The most recent strike, which one US official said targeted a radar site, came a day after targeting facilities associated with Iran by dozens of American and British strikes.
After Houthi leaders vowed to respond to those attacks, US President Joe Biden said he might order more strikes if the Houthis do not stop their attacks on commercial and military ships in one of the world's most economically important waterways.
Oil and US Inflation
Brent crude experienced fluctuations since the outset of the American strikes in Yemen, rising from a level of $77.33 a barrel during midday trading last Thursday, in anticipation of strikes against the Yemeni group, to a level of $80.55 a barrel yesterday before retracting to $78.32 a barrel.
The trajectory of American crude followed a similar path, climbing from $71.84 a barrel during midday trading last Thursday to $75.17, before ending last week's transactions at $72.76 a barrel.
The annual US inflation rate resumed its increase last month to 3.4%, exceeding economists' forecasts by about 0.2%.
However, what stood out in the consumer price index released last Thursday was the energy index leading the increases, as it rose by 0.4% on a monthly basis while the food index increased by 0.3%.
The US annual inflation rate had receded during the past November to 3.1% from 3.2% in the previous October.
US stock indices responded to the data by losing most of their gains on Thursday, with nearly sideways performance in the last trading of the week, amid doubts about the possibility of reducing the interest rates adopted by the US Federal Reserve to halt price hikes.
The market anticipates the US interest rates to remain at their current level in the range of 525 – 550 basis points with a 94.8% probability according to the "Fed Watch" performance.
It is worth noting that a rise in US interest rates means more pressure on American economic growth since it raises the cost of borrowing and obtaining financing from banks, thereby curbing the renewal of economic activities.
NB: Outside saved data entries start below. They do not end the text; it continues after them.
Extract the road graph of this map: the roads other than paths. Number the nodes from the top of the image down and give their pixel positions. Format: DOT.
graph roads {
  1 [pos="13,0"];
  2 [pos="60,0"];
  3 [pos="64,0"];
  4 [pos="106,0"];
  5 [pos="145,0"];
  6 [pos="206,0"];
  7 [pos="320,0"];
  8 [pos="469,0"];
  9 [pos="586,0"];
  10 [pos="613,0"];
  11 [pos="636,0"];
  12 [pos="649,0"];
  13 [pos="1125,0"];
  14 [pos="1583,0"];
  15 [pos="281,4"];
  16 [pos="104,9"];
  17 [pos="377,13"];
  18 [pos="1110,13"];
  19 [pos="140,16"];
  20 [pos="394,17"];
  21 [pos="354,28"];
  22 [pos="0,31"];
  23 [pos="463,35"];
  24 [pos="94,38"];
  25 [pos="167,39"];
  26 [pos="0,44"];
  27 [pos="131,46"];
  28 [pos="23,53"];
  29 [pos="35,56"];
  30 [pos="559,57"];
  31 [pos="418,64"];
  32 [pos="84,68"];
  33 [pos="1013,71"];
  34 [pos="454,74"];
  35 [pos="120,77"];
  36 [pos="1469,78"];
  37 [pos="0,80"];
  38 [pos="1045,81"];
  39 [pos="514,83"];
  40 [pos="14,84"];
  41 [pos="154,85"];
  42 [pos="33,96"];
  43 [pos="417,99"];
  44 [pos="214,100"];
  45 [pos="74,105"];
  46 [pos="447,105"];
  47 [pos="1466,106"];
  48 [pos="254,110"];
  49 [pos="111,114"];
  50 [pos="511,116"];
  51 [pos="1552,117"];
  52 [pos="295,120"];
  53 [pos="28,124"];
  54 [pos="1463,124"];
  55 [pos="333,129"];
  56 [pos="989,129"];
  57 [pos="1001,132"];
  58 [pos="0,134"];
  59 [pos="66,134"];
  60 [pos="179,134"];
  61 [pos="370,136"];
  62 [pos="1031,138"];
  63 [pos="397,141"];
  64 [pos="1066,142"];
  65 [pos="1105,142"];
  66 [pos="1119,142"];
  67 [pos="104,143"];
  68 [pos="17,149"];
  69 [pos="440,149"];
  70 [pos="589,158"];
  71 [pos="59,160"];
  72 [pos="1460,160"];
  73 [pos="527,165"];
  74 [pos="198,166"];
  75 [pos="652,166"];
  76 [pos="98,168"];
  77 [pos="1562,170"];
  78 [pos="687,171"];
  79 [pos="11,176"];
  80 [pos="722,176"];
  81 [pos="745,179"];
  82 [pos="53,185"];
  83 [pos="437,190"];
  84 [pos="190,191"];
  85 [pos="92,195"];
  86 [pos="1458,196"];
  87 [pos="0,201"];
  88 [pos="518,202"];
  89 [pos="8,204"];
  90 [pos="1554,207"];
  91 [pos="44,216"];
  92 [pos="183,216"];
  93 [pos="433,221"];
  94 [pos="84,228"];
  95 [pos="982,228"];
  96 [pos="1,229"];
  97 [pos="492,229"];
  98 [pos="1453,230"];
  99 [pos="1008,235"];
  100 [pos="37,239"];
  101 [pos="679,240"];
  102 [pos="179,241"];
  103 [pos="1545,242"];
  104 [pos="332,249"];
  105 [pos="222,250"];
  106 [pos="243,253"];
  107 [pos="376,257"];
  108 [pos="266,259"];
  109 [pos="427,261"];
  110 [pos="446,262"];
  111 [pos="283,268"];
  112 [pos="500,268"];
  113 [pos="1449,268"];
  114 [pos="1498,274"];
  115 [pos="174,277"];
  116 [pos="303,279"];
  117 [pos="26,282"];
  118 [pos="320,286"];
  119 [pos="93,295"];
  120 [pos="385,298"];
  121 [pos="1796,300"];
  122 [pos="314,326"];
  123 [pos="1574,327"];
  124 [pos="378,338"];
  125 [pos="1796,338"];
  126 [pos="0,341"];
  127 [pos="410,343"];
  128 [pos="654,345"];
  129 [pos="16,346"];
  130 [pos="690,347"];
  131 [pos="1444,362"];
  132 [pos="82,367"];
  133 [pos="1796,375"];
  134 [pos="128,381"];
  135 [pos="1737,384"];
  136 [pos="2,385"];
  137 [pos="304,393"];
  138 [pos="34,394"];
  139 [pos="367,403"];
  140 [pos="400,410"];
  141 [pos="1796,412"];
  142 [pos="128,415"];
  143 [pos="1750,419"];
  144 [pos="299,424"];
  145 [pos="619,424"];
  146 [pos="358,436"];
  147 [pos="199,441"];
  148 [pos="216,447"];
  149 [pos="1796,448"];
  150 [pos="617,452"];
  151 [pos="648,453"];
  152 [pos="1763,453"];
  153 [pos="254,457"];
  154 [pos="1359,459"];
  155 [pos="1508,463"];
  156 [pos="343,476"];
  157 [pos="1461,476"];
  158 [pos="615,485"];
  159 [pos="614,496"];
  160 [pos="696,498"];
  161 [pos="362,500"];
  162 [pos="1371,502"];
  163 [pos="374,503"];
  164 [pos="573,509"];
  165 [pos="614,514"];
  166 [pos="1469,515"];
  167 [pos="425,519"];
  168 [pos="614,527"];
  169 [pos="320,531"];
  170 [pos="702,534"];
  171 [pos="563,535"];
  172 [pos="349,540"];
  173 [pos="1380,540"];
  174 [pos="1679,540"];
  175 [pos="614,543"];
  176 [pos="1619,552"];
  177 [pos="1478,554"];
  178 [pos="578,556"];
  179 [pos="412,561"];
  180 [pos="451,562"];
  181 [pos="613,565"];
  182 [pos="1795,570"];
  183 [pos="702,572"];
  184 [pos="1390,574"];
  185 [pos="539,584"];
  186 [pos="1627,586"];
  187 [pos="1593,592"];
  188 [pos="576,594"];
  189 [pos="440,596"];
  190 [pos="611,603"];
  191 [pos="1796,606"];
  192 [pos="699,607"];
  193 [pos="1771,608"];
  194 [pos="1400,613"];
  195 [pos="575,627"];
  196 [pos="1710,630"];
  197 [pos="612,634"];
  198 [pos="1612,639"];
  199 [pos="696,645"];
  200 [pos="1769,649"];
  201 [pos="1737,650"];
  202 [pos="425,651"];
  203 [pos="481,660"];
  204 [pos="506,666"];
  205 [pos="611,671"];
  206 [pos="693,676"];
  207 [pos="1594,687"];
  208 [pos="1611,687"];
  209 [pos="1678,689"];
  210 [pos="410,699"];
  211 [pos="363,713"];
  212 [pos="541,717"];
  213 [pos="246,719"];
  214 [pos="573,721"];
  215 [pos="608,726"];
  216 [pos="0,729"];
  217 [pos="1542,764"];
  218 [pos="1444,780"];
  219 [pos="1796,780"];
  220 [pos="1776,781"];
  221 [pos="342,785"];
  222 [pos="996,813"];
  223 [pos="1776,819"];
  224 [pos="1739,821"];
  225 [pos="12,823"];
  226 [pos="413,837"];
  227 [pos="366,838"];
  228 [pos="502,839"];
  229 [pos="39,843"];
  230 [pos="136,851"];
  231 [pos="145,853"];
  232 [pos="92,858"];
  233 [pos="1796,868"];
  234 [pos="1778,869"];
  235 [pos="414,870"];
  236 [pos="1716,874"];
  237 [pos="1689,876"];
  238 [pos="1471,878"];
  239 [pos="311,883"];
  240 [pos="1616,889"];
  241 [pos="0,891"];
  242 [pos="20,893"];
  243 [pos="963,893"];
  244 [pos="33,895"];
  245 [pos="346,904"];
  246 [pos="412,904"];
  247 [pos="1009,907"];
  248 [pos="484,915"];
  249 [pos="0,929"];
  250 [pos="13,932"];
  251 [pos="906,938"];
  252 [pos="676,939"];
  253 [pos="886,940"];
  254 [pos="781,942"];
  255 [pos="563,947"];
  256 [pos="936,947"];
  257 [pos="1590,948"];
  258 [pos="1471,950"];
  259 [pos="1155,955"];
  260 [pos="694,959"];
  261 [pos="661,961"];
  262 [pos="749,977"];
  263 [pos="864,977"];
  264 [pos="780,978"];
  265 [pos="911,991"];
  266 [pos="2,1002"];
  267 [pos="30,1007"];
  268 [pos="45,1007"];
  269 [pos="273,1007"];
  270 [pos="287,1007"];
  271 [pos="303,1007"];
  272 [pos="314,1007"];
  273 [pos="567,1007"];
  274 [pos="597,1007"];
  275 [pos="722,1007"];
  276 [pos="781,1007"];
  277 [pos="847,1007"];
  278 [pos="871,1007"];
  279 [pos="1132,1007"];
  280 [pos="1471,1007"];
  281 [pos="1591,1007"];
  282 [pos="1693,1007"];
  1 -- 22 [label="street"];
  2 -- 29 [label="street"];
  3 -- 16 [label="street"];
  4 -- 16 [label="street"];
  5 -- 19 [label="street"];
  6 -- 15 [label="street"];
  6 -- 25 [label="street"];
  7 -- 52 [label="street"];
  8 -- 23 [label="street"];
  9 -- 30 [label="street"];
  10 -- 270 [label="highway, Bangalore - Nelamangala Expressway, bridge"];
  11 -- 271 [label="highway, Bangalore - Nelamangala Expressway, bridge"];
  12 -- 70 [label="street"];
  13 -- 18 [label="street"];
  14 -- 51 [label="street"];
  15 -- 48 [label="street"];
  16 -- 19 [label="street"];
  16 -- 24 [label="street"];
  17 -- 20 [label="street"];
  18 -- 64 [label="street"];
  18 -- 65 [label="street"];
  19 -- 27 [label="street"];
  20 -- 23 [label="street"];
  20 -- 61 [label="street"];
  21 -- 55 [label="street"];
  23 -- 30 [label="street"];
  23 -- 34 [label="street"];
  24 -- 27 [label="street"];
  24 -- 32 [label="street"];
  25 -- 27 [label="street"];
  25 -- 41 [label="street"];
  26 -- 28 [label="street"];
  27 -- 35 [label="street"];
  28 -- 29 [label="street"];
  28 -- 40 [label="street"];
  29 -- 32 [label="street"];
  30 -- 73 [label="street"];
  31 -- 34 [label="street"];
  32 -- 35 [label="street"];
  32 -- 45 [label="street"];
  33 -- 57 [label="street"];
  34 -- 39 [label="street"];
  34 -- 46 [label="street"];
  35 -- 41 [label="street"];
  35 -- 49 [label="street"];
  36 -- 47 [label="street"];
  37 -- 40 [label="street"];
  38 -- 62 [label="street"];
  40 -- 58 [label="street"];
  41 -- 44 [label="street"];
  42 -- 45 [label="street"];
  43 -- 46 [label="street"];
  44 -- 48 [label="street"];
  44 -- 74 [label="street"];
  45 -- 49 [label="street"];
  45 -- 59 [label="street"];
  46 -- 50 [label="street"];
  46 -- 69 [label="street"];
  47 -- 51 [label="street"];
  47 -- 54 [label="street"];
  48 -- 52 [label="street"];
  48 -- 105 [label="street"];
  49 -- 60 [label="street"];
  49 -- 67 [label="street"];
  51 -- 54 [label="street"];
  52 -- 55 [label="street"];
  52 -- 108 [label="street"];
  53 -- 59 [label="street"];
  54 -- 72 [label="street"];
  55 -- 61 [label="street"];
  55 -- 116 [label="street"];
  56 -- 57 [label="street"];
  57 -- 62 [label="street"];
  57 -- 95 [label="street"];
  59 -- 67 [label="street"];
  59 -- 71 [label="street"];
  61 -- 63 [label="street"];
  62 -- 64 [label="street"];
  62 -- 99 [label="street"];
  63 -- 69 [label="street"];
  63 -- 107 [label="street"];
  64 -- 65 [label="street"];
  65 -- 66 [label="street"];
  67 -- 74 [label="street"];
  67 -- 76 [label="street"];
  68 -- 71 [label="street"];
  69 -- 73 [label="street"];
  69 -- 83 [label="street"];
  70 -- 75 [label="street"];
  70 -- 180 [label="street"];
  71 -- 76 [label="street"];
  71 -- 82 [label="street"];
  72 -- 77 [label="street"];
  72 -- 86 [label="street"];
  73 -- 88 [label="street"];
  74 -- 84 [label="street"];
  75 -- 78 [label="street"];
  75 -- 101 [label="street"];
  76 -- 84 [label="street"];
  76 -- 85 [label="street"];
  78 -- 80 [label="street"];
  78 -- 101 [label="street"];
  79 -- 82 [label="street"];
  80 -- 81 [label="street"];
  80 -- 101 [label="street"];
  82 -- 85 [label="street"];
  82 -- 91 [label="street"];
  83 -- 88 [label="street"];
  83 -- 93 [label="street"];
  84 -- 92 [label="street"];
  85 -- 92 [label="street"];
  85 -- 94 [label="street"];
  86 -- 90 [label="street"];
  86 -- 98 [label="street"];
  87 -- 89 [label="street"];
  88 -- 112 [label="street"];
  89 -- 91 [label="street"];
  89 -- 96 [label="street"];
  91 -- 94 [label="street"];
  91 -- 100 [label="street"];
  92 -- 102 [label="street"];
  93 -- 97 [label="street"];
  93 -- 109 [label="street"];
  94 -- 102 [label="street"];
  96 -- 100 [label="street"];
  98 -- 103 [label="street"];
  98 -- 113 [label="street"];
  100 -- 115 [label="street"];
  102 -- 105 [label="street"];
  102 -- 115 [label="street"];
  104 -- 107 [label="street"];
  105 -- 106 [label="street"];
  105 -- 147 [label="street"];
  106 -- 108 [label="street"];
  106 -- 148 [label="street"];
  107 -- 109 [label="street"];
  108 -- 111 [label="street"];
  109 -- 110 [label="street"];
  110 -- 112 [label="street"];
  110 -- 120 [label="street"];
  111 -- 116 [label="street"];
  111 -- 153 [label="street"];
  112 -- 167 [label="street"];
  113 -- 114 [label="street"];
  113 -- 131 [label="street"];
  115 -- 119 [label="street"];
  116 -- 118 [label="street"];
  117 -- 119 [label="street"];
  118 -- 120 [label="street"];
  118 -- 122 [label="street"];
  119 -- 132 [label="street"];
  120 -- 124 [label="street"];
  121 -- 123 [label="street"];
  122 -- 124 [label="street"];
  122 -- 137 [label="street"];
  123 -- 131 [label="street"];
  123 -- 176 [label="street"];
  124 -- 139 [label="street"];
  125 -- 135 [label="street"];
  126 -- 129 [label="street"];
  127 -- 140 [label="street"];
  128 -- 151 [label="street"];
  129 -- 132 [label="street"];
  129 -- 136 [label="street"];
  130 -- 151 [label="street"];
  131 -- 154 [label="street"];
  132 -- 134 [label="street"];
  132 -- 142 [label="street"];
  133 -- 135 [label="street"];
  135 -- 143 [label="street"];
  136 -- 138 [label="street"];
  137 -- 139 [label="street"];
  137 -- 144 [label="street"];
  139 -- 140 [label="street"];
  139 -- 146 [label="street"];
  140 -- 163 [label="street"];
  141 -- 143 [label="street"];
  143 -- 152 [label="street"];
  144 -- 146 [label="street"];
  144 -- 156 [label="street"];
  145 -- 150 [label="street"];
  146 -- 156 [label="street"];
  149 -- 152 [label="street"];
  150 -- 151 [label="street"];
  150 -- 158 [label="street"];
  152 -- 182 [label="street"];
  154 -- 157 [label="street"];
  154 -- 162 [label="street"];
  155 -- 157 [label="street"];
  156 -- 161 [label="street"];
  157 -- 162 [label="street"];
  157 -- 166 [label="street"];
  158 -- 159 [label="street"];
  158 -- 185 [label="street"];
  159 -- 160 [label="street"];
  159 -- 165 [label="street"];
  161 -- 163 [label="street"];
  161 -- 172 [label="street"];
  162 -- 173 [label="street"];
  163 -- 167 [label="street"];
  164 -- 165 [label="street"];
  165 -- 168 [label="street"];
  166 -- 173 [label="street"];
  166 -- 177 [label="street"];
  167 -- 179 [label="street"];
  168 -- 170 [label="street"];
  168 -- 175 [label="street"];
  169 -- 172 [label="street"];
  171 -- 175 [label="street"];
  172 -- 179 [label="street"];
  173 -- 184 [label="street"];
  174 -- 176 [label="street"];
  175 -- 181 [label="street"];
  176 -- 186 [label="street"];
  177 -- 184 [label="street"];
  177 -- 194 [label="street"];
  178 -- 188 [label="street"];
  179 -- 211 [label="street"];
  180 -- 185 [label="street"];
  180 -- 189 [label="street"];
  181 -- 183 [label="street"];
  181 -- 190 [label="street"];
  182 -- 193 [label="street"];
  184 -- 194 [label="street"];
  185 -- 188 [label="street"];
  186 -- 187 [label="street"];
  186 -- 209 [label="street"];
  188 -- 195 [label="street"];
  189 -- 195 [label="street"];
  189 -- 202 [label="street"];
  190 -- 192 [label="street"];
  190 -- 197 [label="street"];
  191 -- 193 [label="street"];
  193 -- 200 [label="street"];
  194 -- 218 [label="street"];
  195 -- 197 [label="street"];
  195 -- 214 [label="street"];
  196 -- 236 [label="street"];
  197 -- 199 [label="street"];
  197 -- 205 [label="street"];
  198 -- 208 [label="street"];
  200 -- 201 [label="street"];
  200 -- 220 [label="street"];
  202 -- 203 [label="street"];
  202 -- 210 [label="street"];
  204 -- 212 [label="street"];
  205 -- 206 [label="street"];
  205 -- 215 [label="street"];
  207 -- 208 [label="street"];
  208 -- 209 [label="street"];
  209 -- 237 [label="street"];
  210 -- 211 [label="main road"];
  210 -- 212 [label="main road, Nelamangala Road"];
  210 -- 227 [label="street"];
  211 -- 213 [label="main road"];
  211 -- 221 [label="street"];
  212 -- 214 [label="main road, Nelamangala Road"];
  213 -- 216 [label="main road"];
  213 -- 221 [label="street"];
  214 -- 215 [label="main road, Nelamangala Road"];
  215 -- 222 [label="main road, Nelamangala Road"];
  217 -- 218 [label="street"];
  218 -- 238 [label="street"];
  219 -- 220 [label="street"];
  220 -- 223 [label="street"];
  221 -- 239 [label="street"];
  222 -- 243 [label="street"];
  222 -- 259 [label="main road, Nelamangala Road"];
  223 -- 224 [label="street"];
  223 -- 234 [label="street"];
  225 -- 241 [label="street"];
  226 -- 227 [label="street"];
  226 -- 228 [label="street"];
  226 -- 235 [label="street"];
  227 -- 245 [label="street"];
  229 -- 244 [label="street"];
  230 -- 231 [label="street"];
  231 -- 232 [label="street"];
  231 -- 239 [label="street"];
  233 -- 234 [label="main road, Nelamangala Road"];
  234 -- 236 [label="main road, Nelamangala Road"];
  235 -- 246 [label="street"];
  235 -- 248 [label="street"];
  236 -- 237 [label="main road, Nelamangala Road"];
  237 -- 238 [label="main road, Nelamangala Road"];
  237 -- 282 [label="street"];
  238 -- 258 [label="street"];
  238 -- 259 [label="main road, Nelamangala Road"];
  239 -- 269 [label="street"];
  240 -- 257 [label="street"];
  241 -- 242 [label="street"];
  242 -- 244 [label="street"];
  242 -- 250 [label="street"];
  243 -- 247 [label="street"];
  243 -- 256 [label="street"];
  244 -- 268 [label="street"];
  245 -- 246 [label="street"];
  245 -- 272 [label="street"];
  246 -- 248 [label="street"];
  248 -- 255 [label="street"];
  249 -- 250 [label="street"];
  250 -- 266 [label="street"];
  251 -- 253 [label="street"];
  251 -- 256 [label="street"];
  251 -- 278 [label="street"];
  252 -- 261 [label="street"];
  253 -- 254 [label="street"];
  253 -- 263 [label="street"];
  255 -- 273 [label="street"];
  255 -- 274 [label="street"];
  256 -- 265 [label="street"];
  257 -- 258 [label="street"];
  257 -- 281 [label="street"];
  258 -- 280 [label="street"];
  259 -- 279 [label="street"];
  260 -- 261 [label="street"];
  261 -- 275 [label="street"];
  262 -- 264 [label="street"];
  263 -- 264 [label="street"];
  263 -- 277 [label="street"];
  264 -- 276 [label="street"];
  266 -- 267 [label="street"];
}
Additionally, it prompts emerging markets to chase interest rates in the world's largest economy to avoid losing external financings that favor US debt instruments with a strong economy and high returns.
War Repercussions
Financial markets expert Jad Hariri explains to Al Jazeera Net that disturbances in the south of the Red Sea lead to higher shipping prices, which ultimately reflect on consumer prices (inflation) that the US Federal Reserve is trying to curb, and this may not leave room for reducing interest rates.
He further states that the markets were expecting a 1.5% cut in US interest rates, but the central bank indicates a reduction of 0.75%.
Regarding the repercussions of the disturbances on the American economy, Hariri says that any such impact, should it occur, would not change investors' outlook on it as the world's strongest economy, considering weak growth in other global economies.
Hariri also speaks about gold, which is seen as a safe haven in times of Red Sea disturbances and is a factor in continuing its price rise. However, it could be negatively affected if the United States maintains its monetary policies to face heightened inflation from the last month.
Overall, Hariri expects the market to take into account the impact of US monetary policy indicators (expected to be negative on gold) more than geopolitical disturbances (which are positive for the precious metal).
In terms of oil prices, Hariri sees the impact of disturbances as a positive factor influencing oil prices; if the Bab-el-Mandeb Strait were to close, it would add to the recent voluntary production cuts agreed upon by the OPEC Plus alliance, potentially bringing the price of Brent crude to about $100 a barrel, and US crude to $98 a barrel.
Should the disturbances south of the Red Sea subside, the markets would then return their focus to OPEC Plus production cuts, demand levels, and economic growth indicators for countries.